Incapacitance was measured throughout the study using a Linton incapacitance meter (Thorup et al2020b). Measurements were taken over 3 s, and 10 readings per mouse were taken at each time point, and mean incapacitance was calculated. The area under the curve for each mouse was calculated from weeks 6 to 10 after surgery.

Osteoarthritis scoring

OARSI scoring (Glasson et al2010) was performed as previously described (Thorup et al2020b) on Safranin O stained sections. Sections within the load‐bearing area (200 μm from the section through the middle of the tibial plateau) were collected at an 80 μm interval and stained with 0.1% Safranin‐O pH 5. Sections with cutting or staining artifacts were discarded. All images were taken using the same settings on NanoZoomer S60 slide scanner microscope and osteoarthritis severity in the medial compartment was assessed using the OARSI score (Glasson et al2010). Sections were scored independently by two investigators (FD and SC) who were blind to the treatment and the individual scores were averaged. The area and density of osteophytes were measured in a similar way, by manually selecting the region of interest using ImageJ. The size and morphology of osteophytes were scored using the scoring system from (Little et al2009). Knees with <3 optimal sections for assessment of osteoarthritis severity were excluded from analysis.

Micro‐CT

Micro‐CT analyses were performed using a Skyscan 1,176 microtomograph (Bruker) at 9 μm resolution through a 0.5 mm aluminum filter. Images were analyzed with Image J using Bone J software (Doube et al2010) for ratio of bone volume to total volume (BV/TV) in regions of interest (ROI) of the medial tibial epiphyseal bone fraction.

Image treatment

Within each experiment, images were obtained using the same setting and without autogain. Where needed, images have been edited for best rendering (contrast, brightness, and hue) using the same parameters within each experiment so not to alter the differences between samples and experimental groups.

Statistical analysis

Boxplots indicate the minimum value (lower whisker), the 1st quartile (lower hinge), median (middle line), 3rd quartile (upper hinge), and maximum value (upper whisker). Data shown in line graphs represent mean values ± standard error of the means. Technical replicates such as PCR runs of the same samples or staining of sections from the same knee were averaged before analysis if interval in nature, or the median was used instead for ordinal or interval data such as the OARSI score. All individual data shown represent biological replicates. Samples with artifacts (cutting/imaging or staining artifacts for images or PCR data with suboptimal melting curves) were removed from analysis.

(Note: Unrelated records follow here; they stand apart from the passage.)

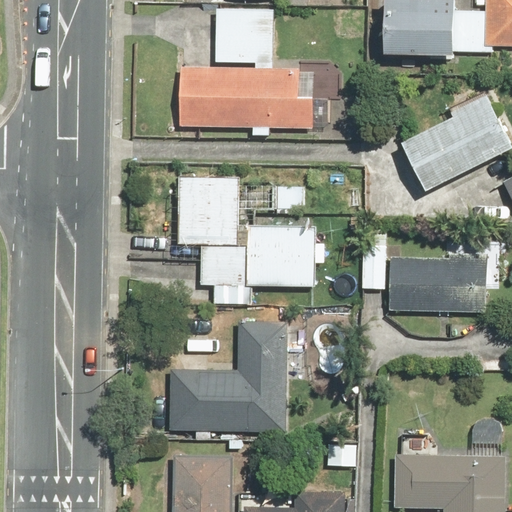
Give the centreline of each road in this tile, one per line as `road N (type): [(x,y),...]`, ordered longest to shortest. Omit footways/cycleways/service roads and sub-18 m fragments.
road 1 (tertiary): [(69,173),(64,511)]
road 2 (tertiary): [(69,0),(69,173)]
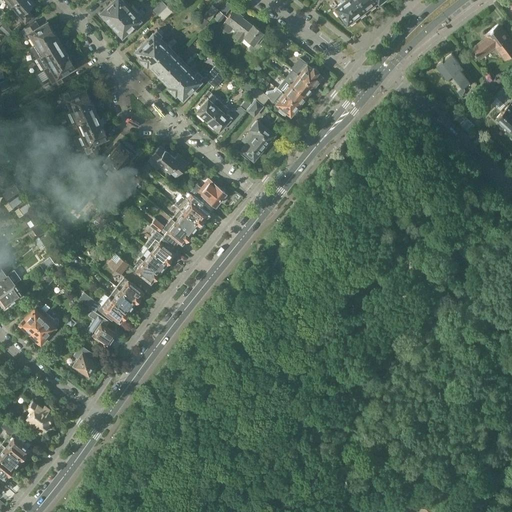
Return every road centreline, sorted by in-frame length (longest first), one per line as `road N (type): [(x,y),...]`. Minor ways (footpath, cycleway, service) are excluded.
road 1 (residential): [(268,203),(119,71),(57,0)]
road 2 (secondary): [(101,422),(268,203)]
road 3 (residential): [(385,71),(511,187)]
road 4 (residential): [(101,422),(0,336)]
road 5 (residential): [(365,77),(264,0)]
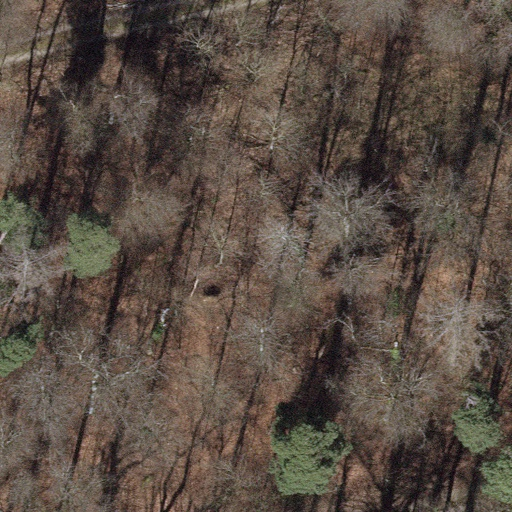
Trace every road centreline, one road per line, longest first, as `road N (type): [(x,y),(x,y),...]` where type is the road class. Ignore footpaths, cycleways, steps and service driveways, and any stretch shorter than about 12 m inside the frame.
road 1 (track): [(254,0),(0,59)]
road 2 (track): [(390,511),(511,480)]
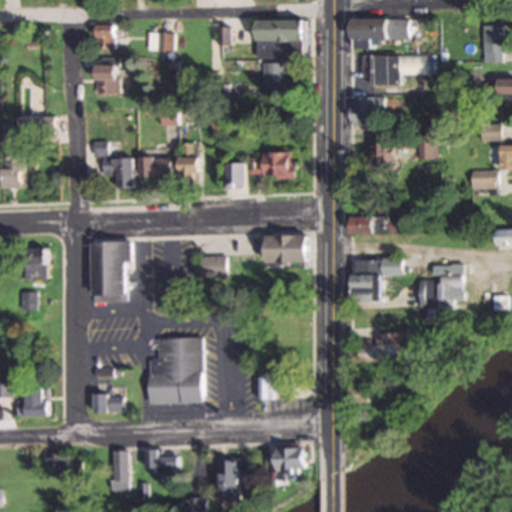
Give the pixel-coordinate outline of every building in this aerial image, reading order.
[(407,17),(350,17),(350,48),(370,48),(370,38),(407,38),(407,17)] [(256,18),(256,57),(303,56),(303,18),(256,18)] [(483,61),(505,61),(505,45),(511,44),(511,33),(503,34),(503,22),(483,22),(483,61)] [(94,48),(113,48),(113,24),(95,23),(94,48)] [(229,26),(218,26),(218,42),(229,42),(229,26)] [(146,52),(173,53),(173,32),(146,31),(146,52)] [(426,74),(426,55),(360,55),(360,75),(370,75),(370,85),(400,85),(400,74),(426,74)] [(282,88),(282,62),(262,62),(262,88),(282,88)] [(95,92),(117,92),(117,63),(95,63),(95,92)] [(379,126),(379,96),(351,96),(351,126),(379,126)] [(176,123),(176,110),(160,110),(160,123),(176,123)] [(53,116),(43,116),(43,126),(53,126),(53,116)] [(500,123),(480,123),(480,139),(500,139),(500,123)] [(417,158),(435,158),(435,135),(417,135),(417,158)] [(116,186),(132,186),(131,155),(106,157),(105,141),(91,141),(92,155),(100,155),(101,174),(116,173),(116,186)] [(198,155),(190,155),(190,142),(179,142),(179,182),(198,182),(198,155)] [(373,142),(373,163),(395,163),(395,142),(373,142)] [(511,156),(511,143),(500,143),(500,170),(511,170),(511,156)] [(0,186),(23,186),(23,147),(0,147),(0,186)] [(293,152),(247,152),(247,176),(293,176),(293,152)] [(170,155),(138,155),(138,176),(170,176),(170,155)] [(225,161),(225,186),(244,186),(244,161),(225,161)] [(498,169),(472,169),(472,190),(498,190),(498,169)] [(352,233),(407,233),(407,216),(352,216),(352,233)] [(497,243),(511,243),(511,227),(497,227),(497,243)] [(308,261),(308,234),(267,234),(267,261),(308,261)] [(91,240),(91,301),(127,301),(127,239),(91,240)] [(45,280),(45,247),(22,247),(22,280),(45,280)] [(198,254),(198,275),(225,275),(225,254),(198,254)] [(382,273),(403,274),(403,259),(355,259),(355,272),(353,272),(353,300),(382,301),(382,273)] [(425,322),(447,321),(447,315),(454,315),(454,300),(464,299),(463,263),(432,264),(433,279),(419,280),(420,307),(425,307),(425,322)] [(34,292),(19,292),(19,309),(34,309),(34,292)] [(494,309),(506,309),(506,295),(494,295),(494,309)] [(409,360),(408,332),(375,333),(375,344),(352,344),(352,362),(409,360)] [(202,337),(157,337),(157,372),(148,372),(148,403),(203,403),(202,337)] [(0,376),(0,397),(11,398),(11,376),(0,376)] [(256,376),(256,399),(272,399),(271,376),(256,376)] [(373,386),(352,386),(352,402),(373,402),(373,386)] [(47,387),(18,387),(18,416),(47,416),(47,387)] [(93,391),(93,413),(122,413),(122,391),(93,391)] [(0,420),(8,420),(8,401),(0,401),(0,420)] [(305,448),(277,448),(277,471),(305,471),(305,448)] [(112,450),(112,489),(128,489),(128,450),(112,450)] [(156,469),(156,476),(178,476),(178,451),(146,451),(146,469),(156,469)] [(240,458),(219,459),(221,503),(242,503),(240,458)] [(182,498),(182,511),(207,511),(208,498),(182,498)]
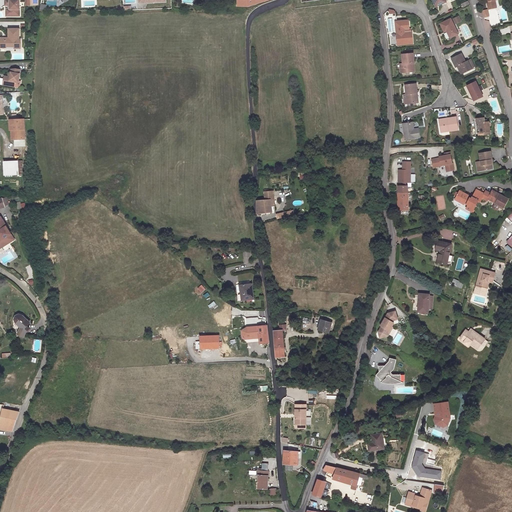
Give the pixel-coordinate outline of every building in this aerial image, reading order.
[(486,0),(489,9),(496,7),(495,1),(497,0),(496,0),(486,0)] [(16,1),(1,1),(1,6),(3,6),(3,17),(16,17),(16,1)] [(457,35),(451,19),(439,24),(443,34),(446,32),(449,39),(457,35)] [(395,23),(398,46),(413,45),(412,33),(409,33),(409,31),(408,22),(395,23)] [(10,50),(15,50),(14,41),(13,41),(13,30),(4,30),(4,40),(1,40),(0,39),(0,49),(2,49),(10,49),(10,50)] [(400,64),(401,73),(411,72),(410,63),(414,63),(412,53),(402,54),(403,64),(400,64)] [(462,55),(451,59),(455,68),(458,67),(461,73),(472,69),(469,61),(465,63),(462,55)] [(11,84),(14,84),(15,72),(7,71),(6,77),(4,78),(0,77),(0,87),(10,88),(11,84)] [(477,82),(467,86),(473,101),(482,98),(477,82)] [(403,86),(405,103),(417,102),(416,94),(418,93),(416,84),(403,86)] [(441,132),(458,129),(456,117),(448,118),(449,120),(439,121),(441,132)] [(485,135),(491,134),(489,121),(485,122),(484,118),(476,120),(478,133),(485,132),(485,135)] [(7,121),(6,122),(7,132),(10,132),(10,141),(20,141),(20,121),(12,121),(7,121)] [(404,140),(420,138),(418,129),(413,129),(412,123),(402,124),(404,140)] [(448,153),(443,154),(443,157),(437,158),(437,159),(429,160),(431,168),(439,167),(439,166),(443,165),(444,173),(451,171),(448,153)] [(490,167),(488,153),(477,154),(478,163),(473,164),(474,174),(489,172),(489,167),(490,167)] [(21,177),(20,163),(2,164),(3,178),(21,177)] [(408,163),(401,163),(401,171),(397,171),(397,183),(402,183),(404,183),(409,183),(408,163)] [(460,198),(458,202),(463,205),(464,204),(468,206),(466,210),(472,213),(478,203),(480,204),(482,200),(485,194),(477,190),(472,198),(470,197),(470,198),(467,197),(469,194),(461,190),(459,193),(457,197),(460,198)] [(489,199),(497,203),(505,208),(509,200),(493,191),(492,194),(486,191),(485,194),(482,200),(487,202),(489,199)] [(270,215),(270,209),(269,203),(272,202),(271,194),(263,195),(264,203),(255,204),(255,217),(270,215)] [(397,210),(407,210),(406,194),(397,194),(397,210)] [(24,201),(16,204),(18,210),(26,208),(24,201)] [(0,249),(1,252),(14,244),(6,231),(0,222),(0,221),(0,249)] [(452,240),(454,234),(446,232),(444,238),(452,240)] [(437,262),(446,265),(451,245),(436,242),(435,250),(439,251),(437,262)] [(494,272),(482,269),(476,286),(486,288),(488,281),(492,282),(494,272)] [(197,287),(200,293),(205,290),(202,284),(197,287)] [(240,286),(241,300),(253,299),(252,284),(240,286)] [(419,293),(417,312),(427,312),(429,294),(419,293)] [(210,310),(217,306),(212,299),(206,304),(210,310)] [(398,322),(394,311),(387,313),(380,325),(381,326),(377,332),(379,338),(387,335),(394,323),(398,322)] [(20,329),(15,336),(20,340),(23,335),(28,332),(26,329),(30,326),(23,318),(20,316),(17,317),(14,321),(15,325),(20,329)] [(246,318),(246,327),(258,326),(258,318),(257,318),(246,318)] [(332,322),(321,319),(318,330),(328,333),(332,322)] [(279,329),(273,330),(273,339),(274,357),(284,356),(282,329),(285,329),(285,324),(279,324),(279,329)] [(258,326),(246,327),(247,331),(241,331),(242,338),(244,340),(253,338),(253,337),(258,336),(259,344),(268,343),(266,325),(258,326)] [(479,346),(484,338),(473,330),(471,333),(466,330),(460,337),(464,340),(463,342),(468,345),(471,340),(479,346)] [(218,335),(199,336),(199,348),(218,348),(218,335)] [(480,353),(488,342),(485,340),(477,350),(480,353)] [(402,380),(402,373),(394,374),(392,373),(395,369),(396,359),(389,358),(389,360),(388,363),(376,375),(383,381),(382,383),(390,384),(395,383),(404,381),(402,380)] [(445,400),(431,402),(432,414),(431,417),(432,422),(440,425),(444,423),(447,416),(445,400)] [(305,424),(305,404),(295,404),(294,424),(305,424)] [(3,411),(1,422),(7,425),(5,432),(12,433),(19,414),(3,411)] [(370,451),(383,448),(380,433),(372,435),(373,443),(368,444),(370,451)] [(298,452),(284,450),(282,464),(296,465),(298,452)] [(325,465),(324,470),(331,472),(330,478),(332,478),(357,484),(359,473),(325,465)] [(267,489),(267,471),(257,471),(257,475),(258,475),(258,488),(267,489)] [(312,494),(321,497),(326,482),(317,479),(312,494)] [(423,511),(424,511),(431,490),(422,488),(419,495),(408,492),(405,502),(415,505),(414,507),(418,508),(418,510),(423,511)]
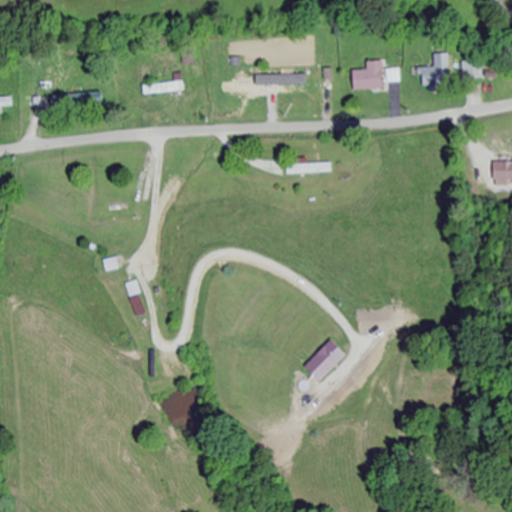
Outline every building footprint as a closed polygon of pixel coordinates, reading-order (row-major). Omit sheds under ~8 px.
[(451,90),(451,55),(436,55),(436,69),(424,69),(424,91),(451,90)] [(369,63),(369,71),(355,72),(356,92),(386,90),(385,62),(369,63)] [(467,79),(482,79),(482,66),(467,66),(467,79)] [(389,84),(400,84),(400,71),(389,71),(389,84)] [(145,96),(184,92),(183,81),(144,86),(145,96)] [(280,95),(321,93),(321,82),(280,84),(280,95)] [(224,94),(250,94),(250,97),(265,97),(265,85),(224,85),(224,94)] [(53,95),(53,106),(102,106),(102,95),(53,95)] [(0,109),(1,110),(1,108),(14,107),(14,100),(0,99),(0,109)] [(511,163),(494,164),(494,183),(511,182),(511,163)] [(332,166),(288,166),(288,174),(332,174),(332,166)] [(146,206),(102,210),(103,222),(147,217),(146,206)] [(120,269),(117,260),(106,263),(109,273),(120,269)] [(131,302),(138,318),(147,315),(140,298),(131,302)] [(321,384),(348,357),(333,343),(306,369),(321,384)]
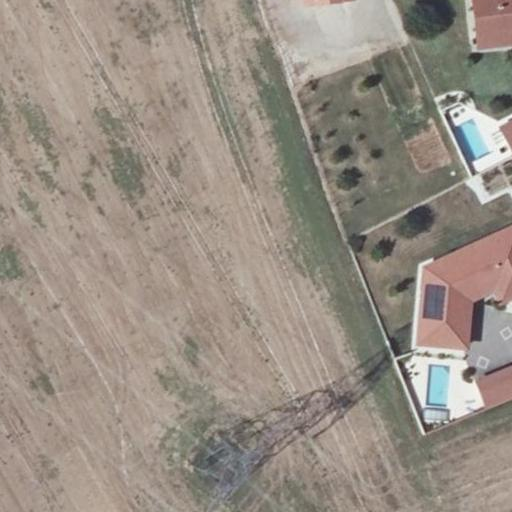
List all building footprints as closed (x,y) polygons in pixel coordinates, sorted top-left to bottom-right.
[(511,0),(470,0),(473,36),(505,34),(505,29),(511,28),(511,0)] [(505,34),(473,36),(474,54),(511,51),(511,28),(505,29),(505,34)] [(475,176),(497,164),(472,118),(450,130),(475,176)] [(511,153),(511,119),(498,127),(511,153)] [(511,223),(425,265),(413,340),(463,345),(467,300),(494,287),(500,301),(511,295),(511,223)] [(511,295),(500,301),(505,310),(511,306),(511,295)] [(490,407),(511,396),(511,371),(511,369),(479,385),(490,407)]
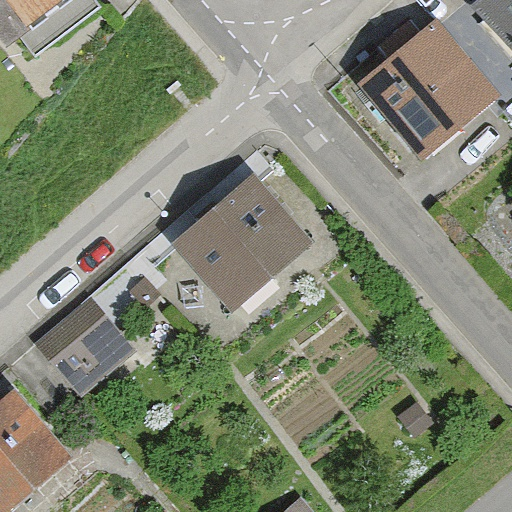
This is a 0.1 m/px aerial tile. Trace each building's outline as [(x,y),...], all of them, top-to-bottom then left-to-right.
[(0,0),(0,35),(9,29),(30,57),(95,8),(89,0),(0,0)] [(433,14),(342,95),(360,115),(368,107),(418,162),(494,94),(511,114),(511,113),(511,0),(474,0),(444,27),(433,14)] [(307,243),(249,175),(170,240),(227,309),(307,243)] [(39,344),(81,395),(131,355),(89,304),(39,344)] [(10,391),(0,399),(0,510),(63,455),(10,391)] [(305,511),(298,503),(287,511),(305,511)]
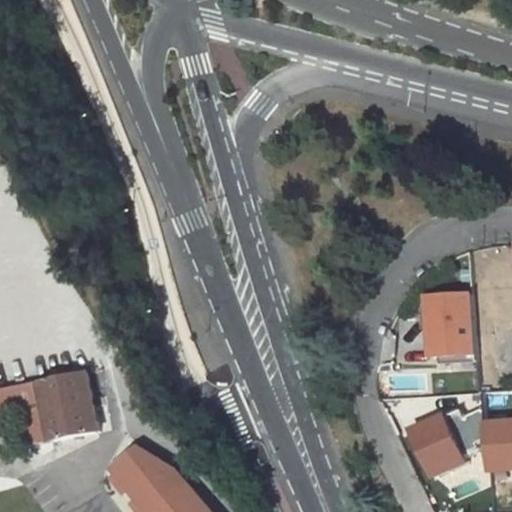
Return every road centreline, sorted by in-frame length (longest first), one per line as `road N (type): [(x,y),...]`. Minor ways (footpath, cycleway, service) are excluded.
road 1 (residential): [(41,0),(133,177),(189,364),(217,418),(280,396)]
road 2 (residential): [(511,238),(443,244),(411,263),(379,310),(368,394),(408,511)]
road 3 (tertiary): [(253,316),(258,214),(246,163),(248,124),(278,86),(350,56)]
road 4 (primary): [(253,316),(225,166),(179,10)]
road 5 (primary): [(94,0),(197,220)]
road 6 (tertiary): [(179,10),(157,43),(155,96),(197,220)]
road 7 (tertiary): [(179,10),(350,56)]
road 8 (tertiary): [(350,56),(511,92)]
road 9 (tertiary): [(439,35),(306,0)]
road 10 (primary): [(324,511),(280,396)]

Parametric data were compared with Student's t‐test or analysis of variance (ANOVA) followed by Tukey's honest significant difference (HSD) post hoc test for multiple comparisons. Data transformation was applied to satisfy the assumption of the t‐test and ANOVA, when applicable as described (Chambers et al1983). When the assumptions for ANOVA were not fulfilled, means were compared by fitting generalized linear models followed by pairwise comparison of the estimated marginal means in the treatment groups. Tests were two‐sided and P‐values < 0.05 were considered significant. Individual tests used and specific P‐values are indicated in figure legends. Raw data and R scripts to reproduce statistical analyses and graphs are downloadable as supplementary materials.

Author contributions

Sara Caxaria: Data curation; formal analysis; supervision; validation; methodology; writing – original draft. Nikolaos Kouvatsos: Data curation; formal analysis; validation; investigation; visualization; methodology; writing – original draft; writing – review and editing. Suzanne E Eldridge: Conceptualization; data curation; formal analysis; supervision; funding acquisition; validation; investigation; visualization; methodology; writing – original draft; writing – review and editing. Mario Alvarez-Fallas: Investigation. Anne‐Sophie Thorup: Resources; data curation; formal analysis; supervision; methodology; writing – original draft; writing – review and editing. Daniela Cici: Data curation; validation; investigation; visualization; writing – review and editing. Aida Barawi: Investigation. Ammaarah Arshed: Investigation. Danielle Strachan: Data curation; formal analysis; investigation. Giulia Carletti: Resources; data curation; formal analysis; supervision; investigation; visualization; writing – original draft; writing – review and editing. Xinying Huang: Investigation. Sabah Bharde: Investigation. Melody Deniz: Resources; formal analysis; investigation. Jacob Wilson: Data curation; investigation. Bethan L Thomas: Data curation; formal analysis; supervision; investigation. Costantino Pitzalis: Conceptualization; resources; supervision. Francesco Paolo Cantatore: Conceptualization; supervision. Manasi Sayilekshmy: Supervision; investigation. Shafaq Sikandar: Supervision; methodology; writing – review and editing. Frank P Luyten: Conceptualization; supervision; funding acquisition; writing – original draft. Thomas Pap: Supervision; funding acquisition. Joanna C Sherwood: Conceptualization; supervision; funding acquisition; investigation; methodology; writing – original draft; writing – review and editing. Anthony J Day: Conceptualization; resources; data curation; formal analysis; supervision; funding acquisition; methodology; writing – original draft; writing – review and editing. Francesco Dell'Accio: Conceptualization; resources; data curation; formal analysis; supervision; funding acquisition; investigation; methodology; writing – original draft; project administration; writing – review and editing.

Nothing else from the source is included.